In your output, repeat each entry exactly and include no pictures.

EXERCISE DATA ->
○ ○ ○ ○ ○
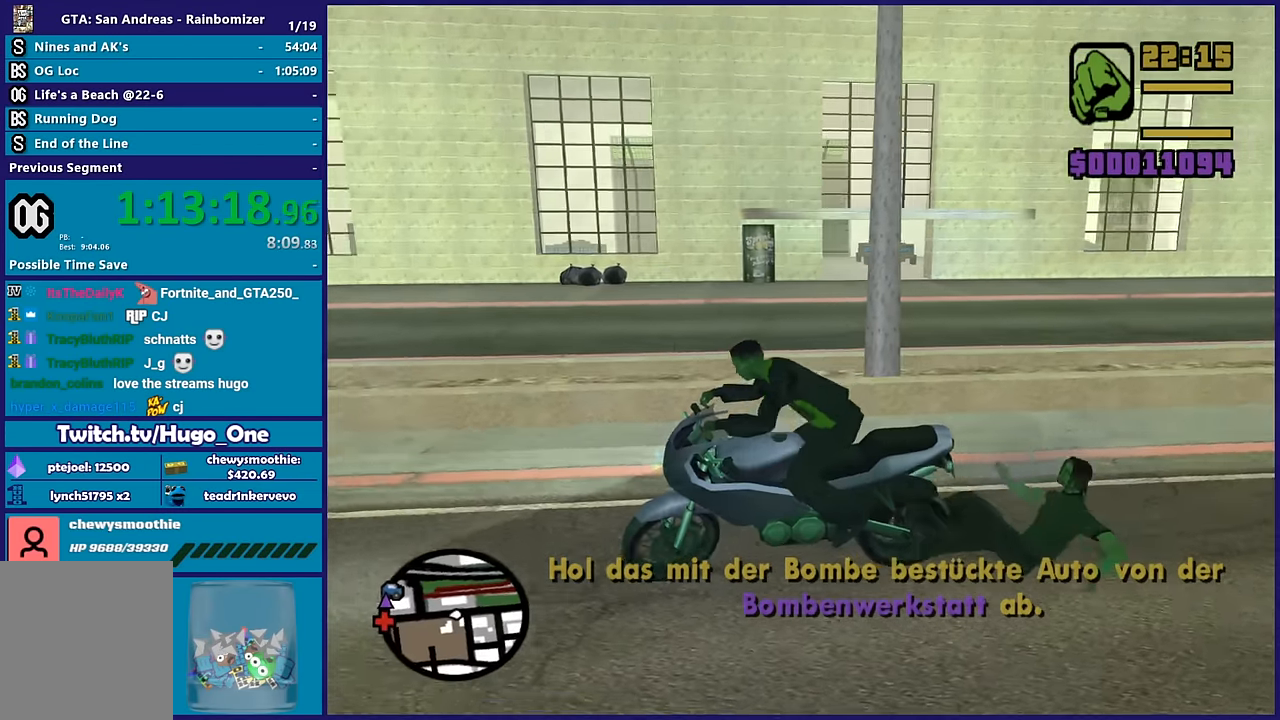
{"buttons": ["R2"], "left_stick": "up", "right_stick": "left", "button_events": []}
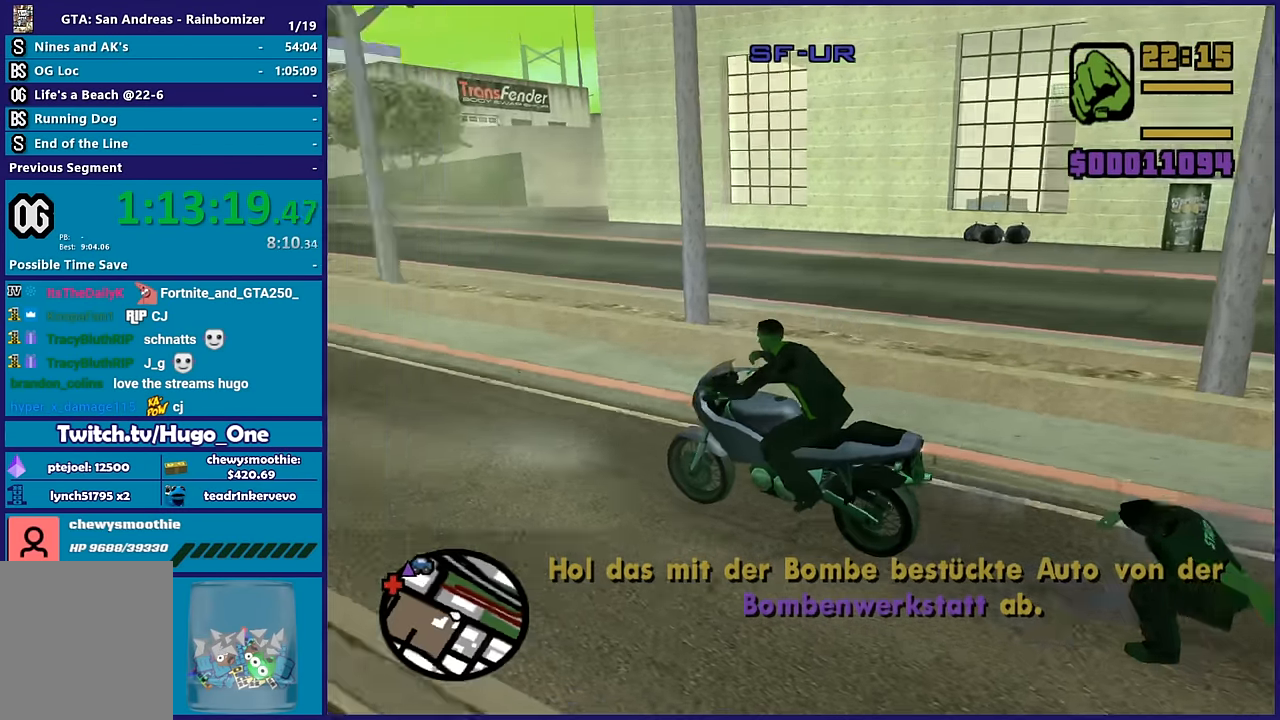
{"buttons": ["R2"], "left_stick": "up", "right_stick": "center", "button_events": []}
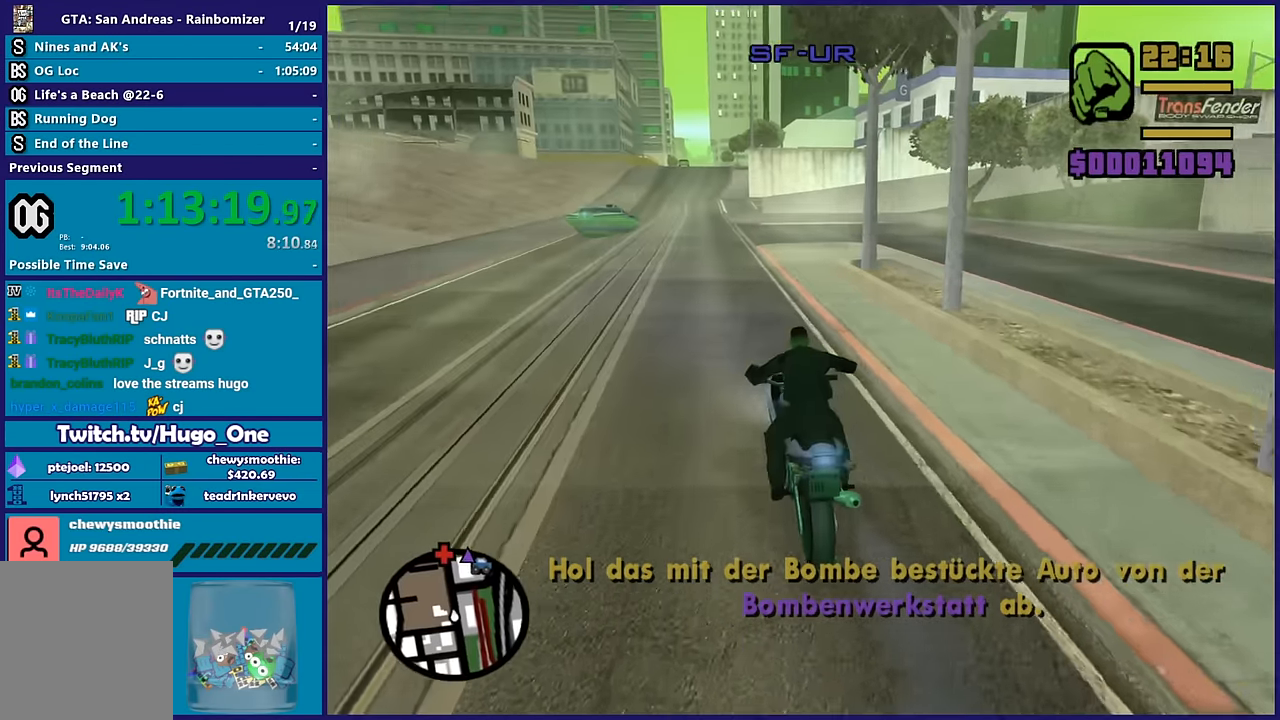
{"buttons": ["R2"], "left_stick": "up", "right_stick": "center", "button_events": []}
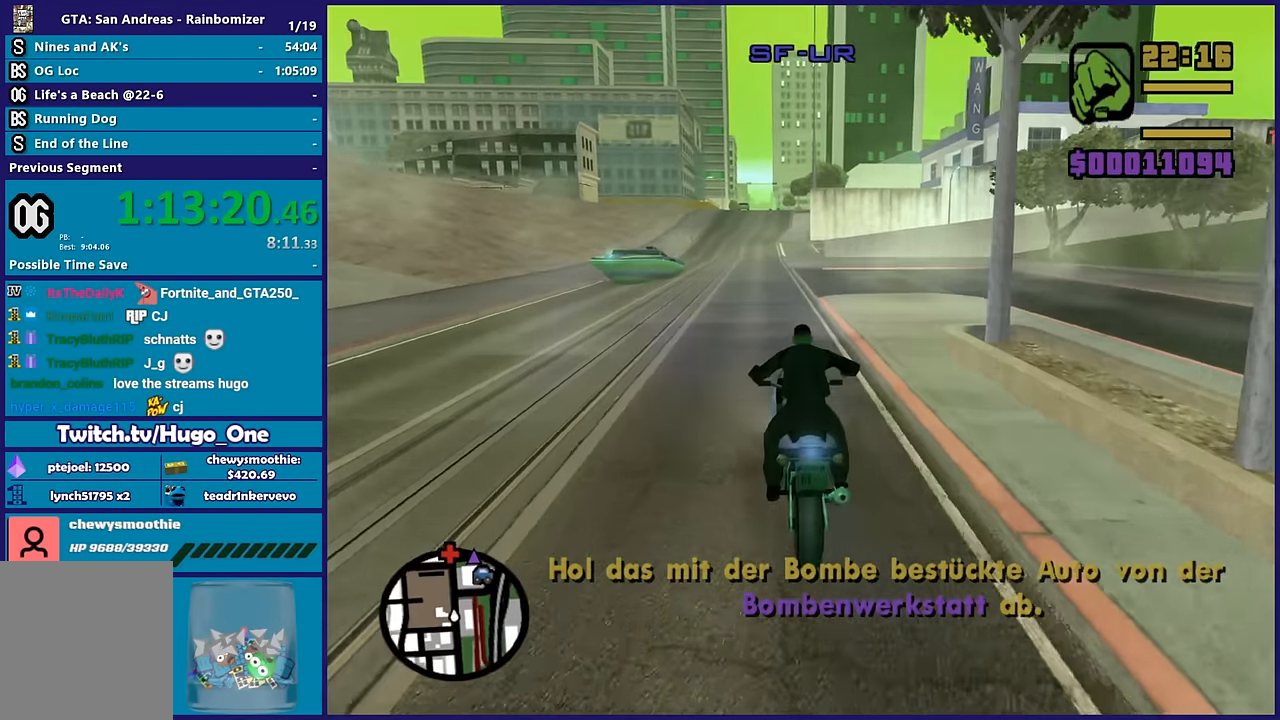
{"buttons": ["R2"], "left_stick": "up", "right_stick": "center", "button_events": []}
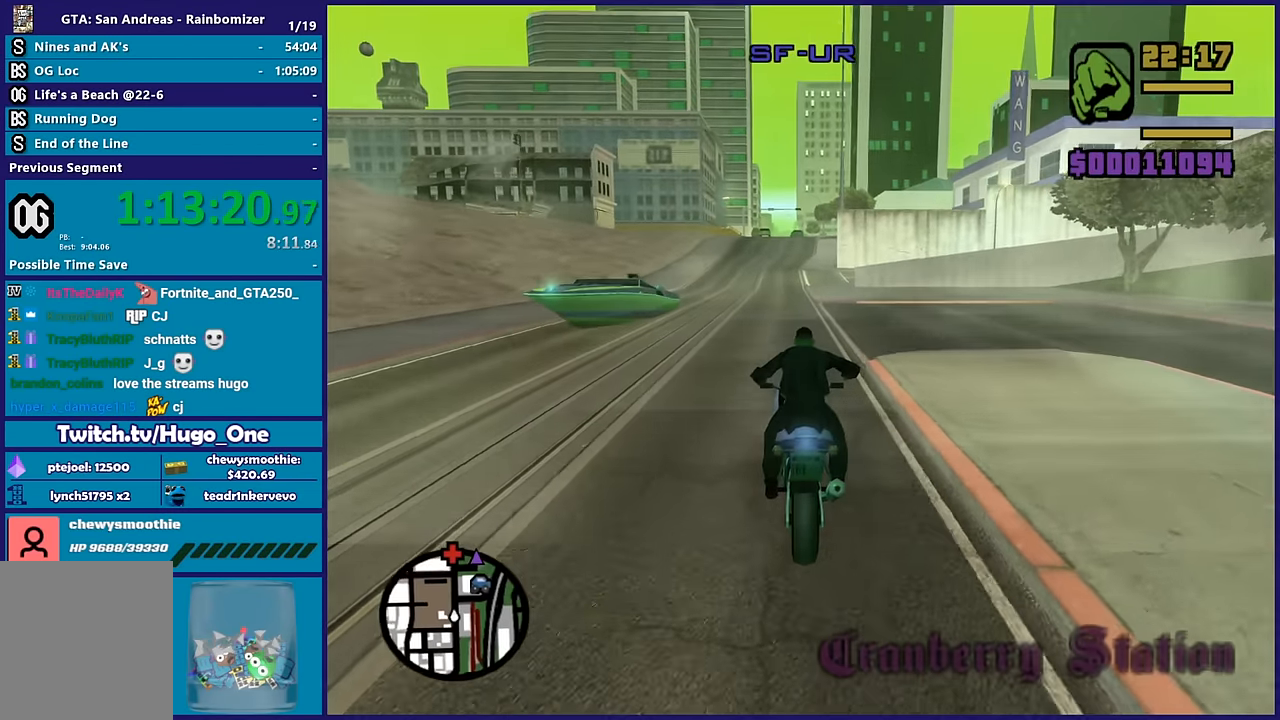
{"buttons": ["R2"], "left_stick": "up", "right_stick": "center", "button_events": []}
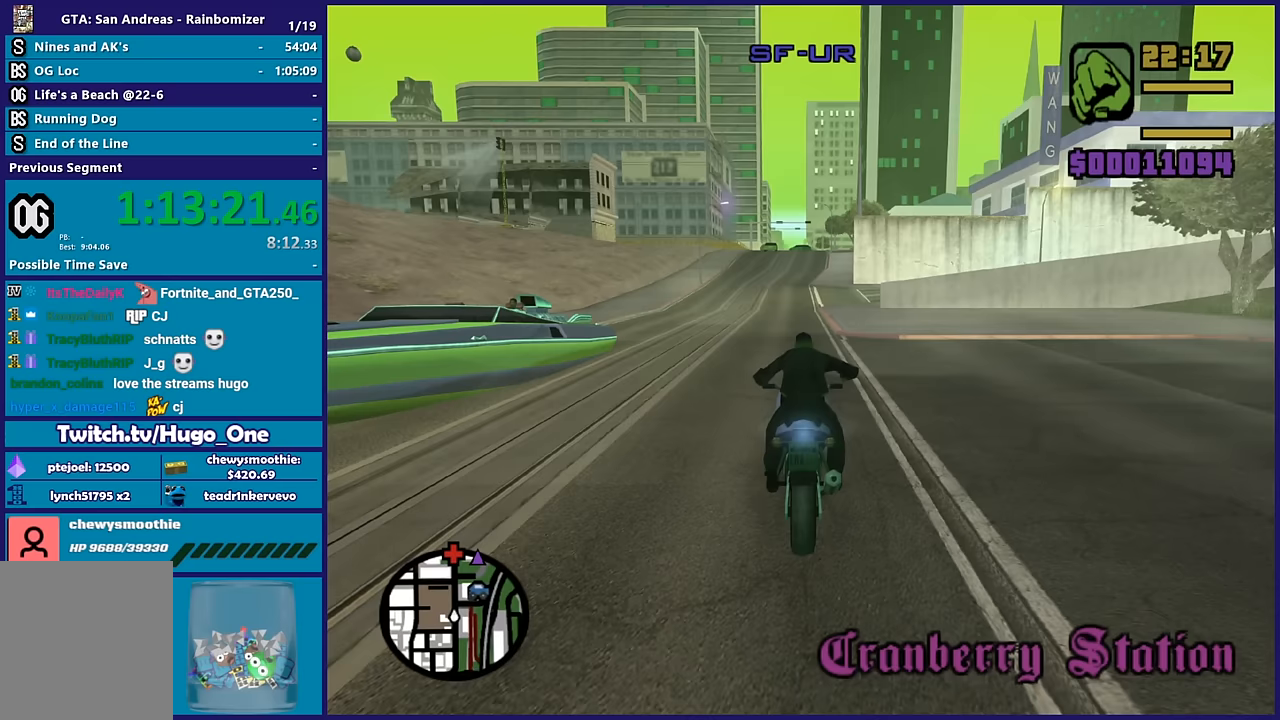
{"buttons": ["R2"], "left_stick": "up", "right_stick": "center", "button_events": []}
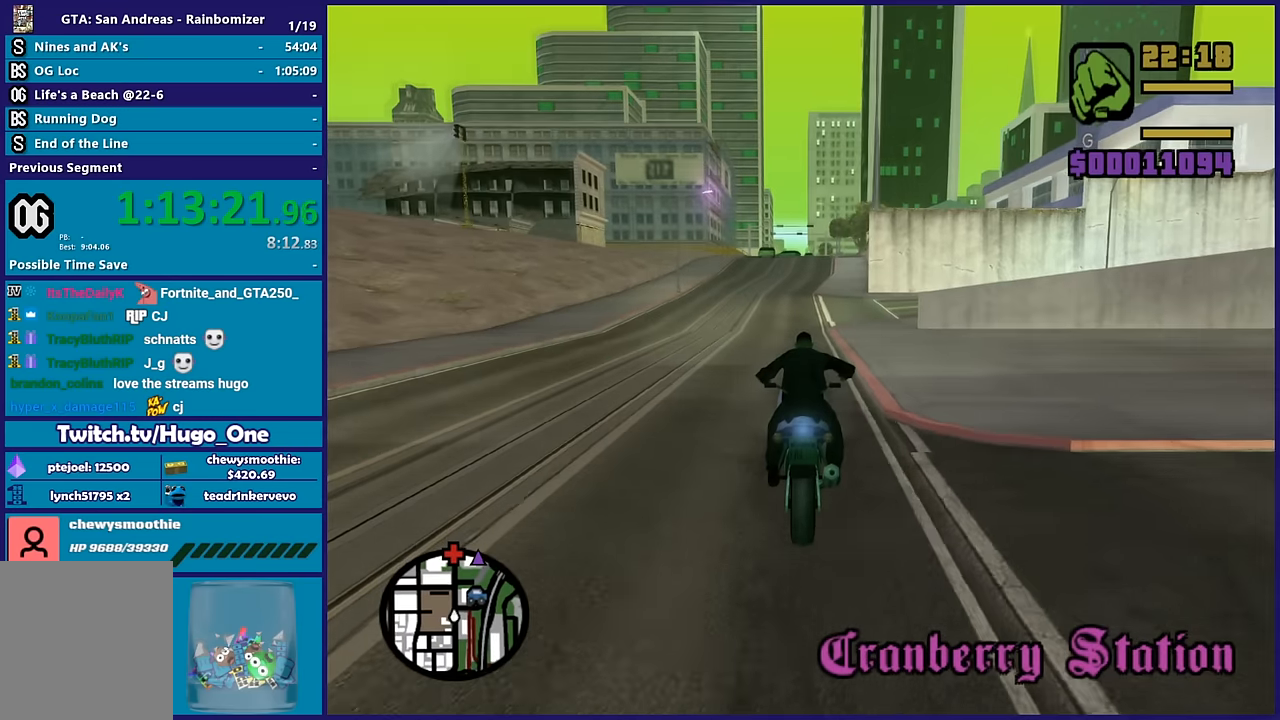
{"buttons": ["R2"], "left_stick": "up", "right_stick": "center", "button_events": []}
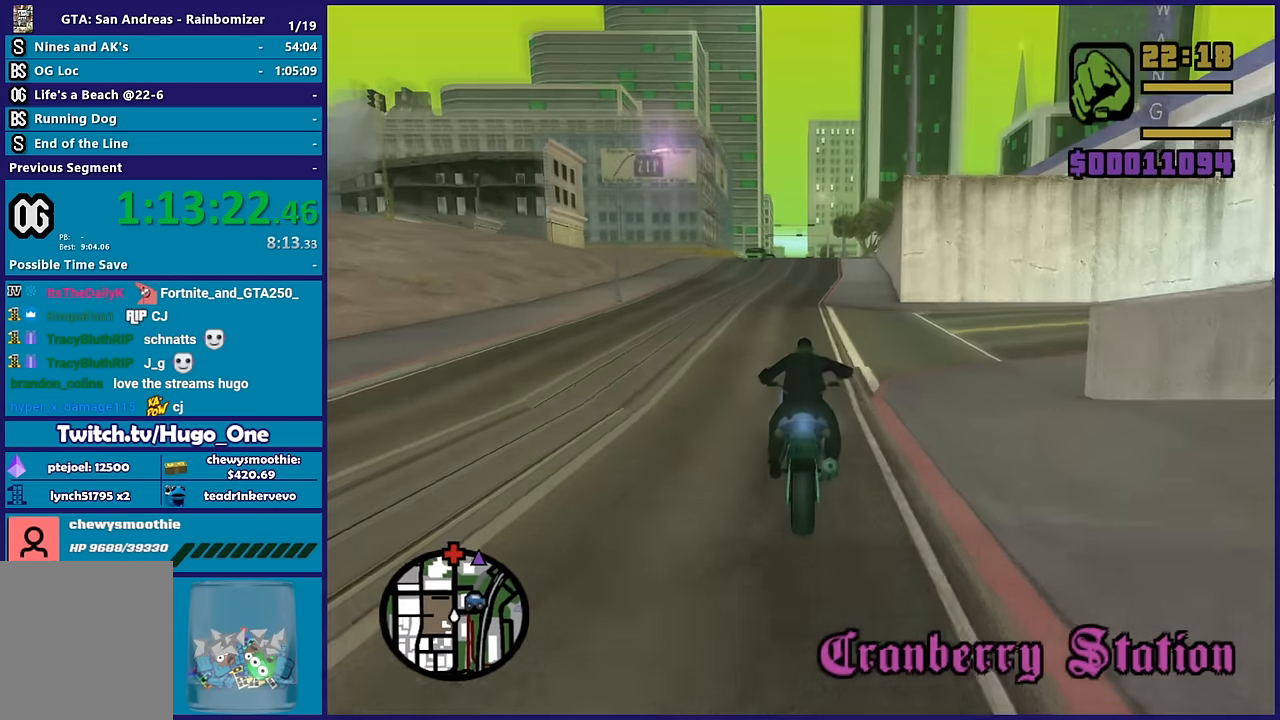
{"buttons": ["R2"], "left_stick": "up", "right_stick": "center", "button_events": []}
○ ○ ○ ○ ○
RESPONSE AREA ->
{"buttons": ["R2"], "left_stick": "up", "right_stick": "left", "button_events": []}
{"buttons": ["R2"], "left_stick": "up", "right_stick": "center", "button_events": []}
{"buttons": ["R2"], "left_stick": "up", "right_stick": "center", "button_events": []}
{"buttons": ["R2"], "left_stick": "up", "right_stick": "center", "button_events": []}
{"buttons": ["R2"], "left_stick": "up", "right_stick": "center", "button_events": []}
{"buttons": ["R2"], "left_stick": "up", "right_stick": "center", "button_events": []}
{"buttons": ["R2"], "left_stick": "up", "right_stick": "center", "button_events": []}
{"buttons": ["R2"], "left_stick": "up", "right_stick": "center", "button_events": []}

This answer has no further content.